В подсобке его нога задела что-то мягкое. В куче хлама лежала картонная пачка. Чечевица. Угол упаковки был мокрым, пропитанным розовой жижей — вытекшим моющим средством. Он всё равно положил её в рюкзак: яд отпугнул крыс, теперь отпугнёт и его отчаяние. Бобовые всегда вредили его желудку, но выбирать между болью и голодом уже не приходилось.

Он вернулся к трассе. BMW стоял в цепочке мёртвых машин, как окаменевший зверь среди себе подобных. Бензин ещё оставался, но впереди были только пробки, грязь и блокпосты.

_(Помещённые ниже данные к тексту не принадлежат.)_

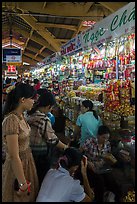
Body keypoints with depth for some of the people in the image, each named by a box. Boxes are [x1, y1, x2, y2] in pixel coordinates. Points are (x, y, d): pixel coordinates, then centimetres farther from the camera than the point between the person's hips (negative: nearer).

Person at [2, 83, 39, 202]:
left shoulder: (21, 116, -1)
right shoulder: (11, 120, -29)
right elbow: (14, 157, -27)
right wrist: (22, 184, -20)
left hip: (27, 161, 8)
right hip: (17, 165, -8)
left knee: (30, 195, 25)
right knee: (20, 198, 16)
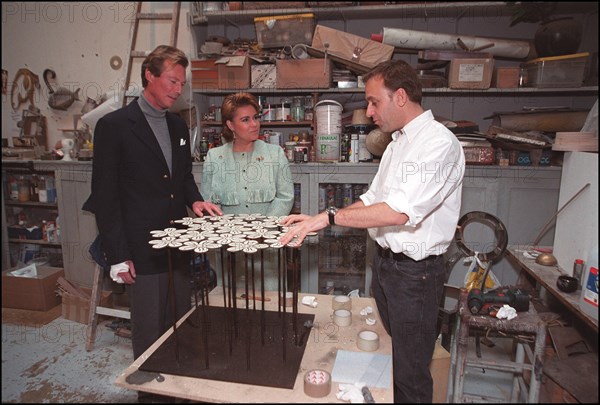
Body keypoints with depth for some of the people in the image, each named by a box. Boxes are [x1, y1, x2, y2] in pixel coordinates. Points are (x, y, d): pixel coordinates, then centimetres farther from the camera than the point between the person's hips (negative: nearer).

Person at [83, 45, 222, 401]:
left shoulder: (179, 126, 11)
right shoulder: (114, 125, -8)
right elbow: (105, 196, -9)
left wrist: (195, 199, -3)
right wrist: (118, 257, -10)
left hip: (178, 248, 6)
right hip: (142, 251, -6)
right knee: (150, 335, 8)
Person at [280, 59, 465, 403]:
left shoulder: (439, 143, -18)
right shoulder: (399, 142, 12)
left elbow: (400, 211, -28)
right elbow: (373, 198, 14)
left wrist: (329, 217, -26)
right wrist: (316, 222, 4)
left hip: (414, 271, -8)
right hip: (385, 260, 9)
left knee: (411, 373, 8)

Он заглушил двигатель и вышел. Не стал запирать. Взял рюкзак — дневник, пистолет, пару бутылок с водой и пачку чечевицы. Всё, что осталось от жизни, помещалось в одну сумку.

Сто километров до Палезо.

Он пошёл по мокрому асфальту, мимо машин, где застыли отражения прошлого мира. И с каждым шагом чувствовал, как становится легче. Не от силы, а от того, что тяжесть цивилизации наконец слезла с плеч.

Впереди, за серым горизонтом, лежал кампус. Или просто точка на карте, в которую он всё ещё верил.